Early next week Bon Iver will release the follow-up to his critically acclaimed 2008 album For Emma, Forever Ago. Following on from the success of his debut, it’s clear to see that this self-titled follow up is one of the most anticipated albums of the year. Already today, Alec has written about Bon Iver’s exciting approach to genre in an excellent piece which you can read here, and I couldn’t help but notice that Bobby had clocked up quite a few Bon Iver listens on his weekly Last.fm chart too. I think I also might have a touch of ‘Bon Iver Fever’ and so I thought I’d chip in my two cents and share with you a stream of the new album as well as draw your attention to the amazing work of Gregory Euclide which adorns the album’s cover.
First-things-first, the album sounds pretty amazing! Opener Perth is a stellar track, featuring full on marching band drums and a proper big band sound. The album swoons and sores at all the right moments and brings in brass at the most wonderful of times. Vernon still manages to hold on to the tenderness in his vocals and displays a delicate intimacy from time to time which I can imagine will clearly satisfy those who had loved his first album so much. This is an album for the headphones no doubt, and it’s a recording that sounds complex, organic and conjures up images of far off landscapes. It’s for this reason that Gregory Euclide’s work is the perfect companion to the albums sound.

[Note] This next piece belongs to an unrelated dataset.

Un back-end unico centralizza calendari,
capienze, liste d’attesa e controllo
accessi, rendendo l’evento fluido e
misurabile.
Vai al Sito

Euclide is a Minneapolis-based artist who creates incredibly detailed and unconventional landscapes which are part-painting and part-sculpture. Relief work plays a huge role in his practice and sometimes whole elements of the canvas will be ripped open and twisted out of shape to reveal deeper landscapes. His work often warps in on itself and his use of living matter can at times be seen slowly decaying right on the surface of his paintings. Euclide’s work is about landscape, and so he captures much of what makes nature so wonderful – it’s delicate intricacies and it’s aggressive and destructive changeability. Euclide also has a great website, with links to some amazing documentation showing his work progress that includes many photos and videos of how his work is created. For those who are interested, there’s a terrific set over on Flickr which shows the process of creating the album work for the new Bon Iver LP. It’s well worth checking out.